South African Archbishop faces new challenge
Sunday, August 14
Visiting South African Archbishop, ex Robben Island prisoner, challenges new discrimination
“Poverty is the new apartheid,” The Archbishop of Capetown, The Most Rev. Njongonkulu Ndungane, told parishioners at St Matthew-in-the-City in central Auckland on Sunday.
Archbishop Ndungane, who was imprisoned for three years on Robben Island in the sixties for offences against the Apartheid laws, is in Auckland to deliver a keynote speech tomorrow at a theology conference at St John’s College, Meadowbank.
He told the St Matthew’s congregation that because “God does not change his mind about whom he chooses and blesses… Christians are called to work for the breaking down of barriers.
“One of these (barriers) is poverty. In many ways, poverty is the new apartheid. It causes vast divisions between countries and within countries.”
The Archbishop said that the number “suffering extreme poverty in sub-Saharan Africa has actually risen by 72 million in the last 10 years.”
Archbishop Ndungane is also the Anglican Primate of the Church of the Province of Southern Africa – a vast territory that includes Namibia, Angola, and Mozambique, as well as South Africa.
As Archbishop of Capetown – a position he has held since 1996 – The Most Rev. Ndungane is the immediate successor to Desmond Tutu. He has proven no less outspoken.
He is a campaigner for the poor (he has crossed swords with Nelson Mandela on this) and is one the leaders in the campaign to abolish the developing world’s debt.
But Archbishop Ndungane is probably best known for the stand he has taken on gay sexuality, and in the fight against HIV/AIDS.
Where other African Anglican bishops have threatened to break communion with the worldwide Anglican church over liberalising moves, particularly in parts of the USA and Canada, on gay matters, Archbishop Ndungane has been a lone “friendly” voice.
He took up that theme at St Matthew’s yesterday.
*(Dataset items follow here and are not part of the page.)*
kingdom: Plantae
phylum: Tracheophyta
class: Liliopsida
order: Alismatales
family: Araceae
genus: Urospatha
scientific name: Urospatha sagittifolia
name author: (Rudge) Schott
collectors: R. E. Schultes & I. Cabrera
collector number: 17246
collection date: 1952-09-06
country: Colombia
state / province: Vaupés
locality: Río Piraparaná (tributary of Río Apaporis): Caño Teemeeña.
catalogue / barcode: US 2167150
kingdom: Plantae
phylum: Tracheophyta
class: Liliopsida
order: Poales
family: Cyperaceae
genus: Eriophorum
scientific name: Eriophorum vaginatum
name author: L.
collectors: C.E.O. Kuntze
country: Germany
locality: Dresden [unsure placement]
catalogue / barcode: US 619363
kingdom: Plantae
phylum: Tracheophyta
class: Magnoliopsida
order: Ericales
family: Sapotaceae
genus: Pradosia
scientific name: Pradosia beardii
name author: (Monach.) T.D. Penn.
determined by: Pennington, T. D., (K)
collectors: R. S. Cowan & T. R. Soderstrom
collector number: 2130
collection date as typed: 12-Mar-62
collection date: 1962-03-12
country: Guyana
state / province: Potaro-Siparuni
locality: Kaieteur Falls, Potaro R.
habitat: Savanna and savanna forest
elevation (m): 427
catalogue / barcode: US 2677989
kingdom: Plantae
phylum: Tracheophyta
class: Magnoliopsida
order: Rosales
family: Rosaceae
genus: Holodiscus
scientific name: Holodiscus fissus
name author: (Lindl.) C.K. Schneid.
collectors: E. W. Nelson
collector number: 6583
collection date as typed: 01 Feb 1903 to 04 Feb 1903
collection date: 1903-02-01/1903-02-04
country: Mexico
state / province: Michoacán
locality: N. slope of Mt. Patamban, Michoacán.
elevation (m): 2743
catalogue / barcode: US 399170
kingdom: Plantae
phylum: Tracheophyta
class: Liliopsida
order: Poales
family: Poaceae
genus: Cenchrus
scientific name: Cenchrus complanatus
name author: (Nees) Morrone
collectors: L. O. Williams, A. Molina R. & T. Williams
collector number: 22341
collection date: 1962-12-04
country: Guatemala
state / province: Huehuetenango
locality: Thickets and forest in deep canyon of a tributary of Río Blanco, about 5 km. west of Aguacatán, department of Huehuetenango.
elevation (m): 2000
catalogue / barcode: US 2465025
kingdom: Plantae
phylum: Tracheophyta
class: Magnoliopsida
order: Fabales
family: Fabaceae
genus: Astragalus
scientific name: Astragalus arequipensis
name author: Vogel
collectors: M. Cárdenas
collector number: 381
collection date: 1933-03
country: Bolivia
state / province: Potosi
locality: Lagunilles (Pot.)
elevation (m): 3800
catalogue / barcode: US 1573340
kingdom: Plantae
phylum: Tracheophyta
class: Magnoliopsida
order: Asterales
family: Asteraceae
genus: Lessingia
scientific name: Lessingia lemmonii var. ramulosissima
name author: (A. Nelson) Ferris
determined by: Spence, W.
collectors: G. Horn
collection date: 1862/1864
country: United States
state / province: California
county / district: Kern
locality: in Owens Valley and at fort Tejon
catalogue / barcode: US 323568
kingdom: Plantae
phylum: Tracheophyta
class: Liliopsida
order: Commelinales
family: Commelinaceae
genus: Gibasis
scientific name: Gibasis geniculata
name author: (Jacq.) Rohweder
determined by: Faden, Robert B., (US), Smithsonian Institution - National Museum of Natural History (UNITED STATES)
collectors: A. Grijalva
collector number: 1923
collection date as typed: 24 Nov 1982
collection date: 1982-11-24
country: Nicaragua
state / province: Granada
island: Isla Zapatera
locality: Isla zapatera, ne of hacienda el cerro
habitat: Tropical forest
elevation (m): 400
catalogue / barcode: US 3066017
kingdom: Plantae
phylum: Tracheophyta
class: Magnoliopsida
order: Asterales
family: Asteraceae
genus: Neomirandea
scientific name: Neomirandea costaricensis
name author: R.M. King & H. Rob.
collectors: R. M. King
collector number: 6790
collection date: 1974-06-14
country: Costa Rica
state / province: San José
He said gay and lesbian Christians “have been made a political football.”
He said the present ructions within the Anglican Church have deep roots in “disagreements over what might be seen as various forms of liberalism” which now “draw energy from fights over power, property and politics.”
“It has,” he said, “nothing to do with gays and lesbians.”
“You can imagine that after the experience of apartheid, I am always dismayed by any attempt to discriminate on the basis of characteristics over which we have no control – whether race, colour, gender, sexual orientation – even IQ and attractiveness.”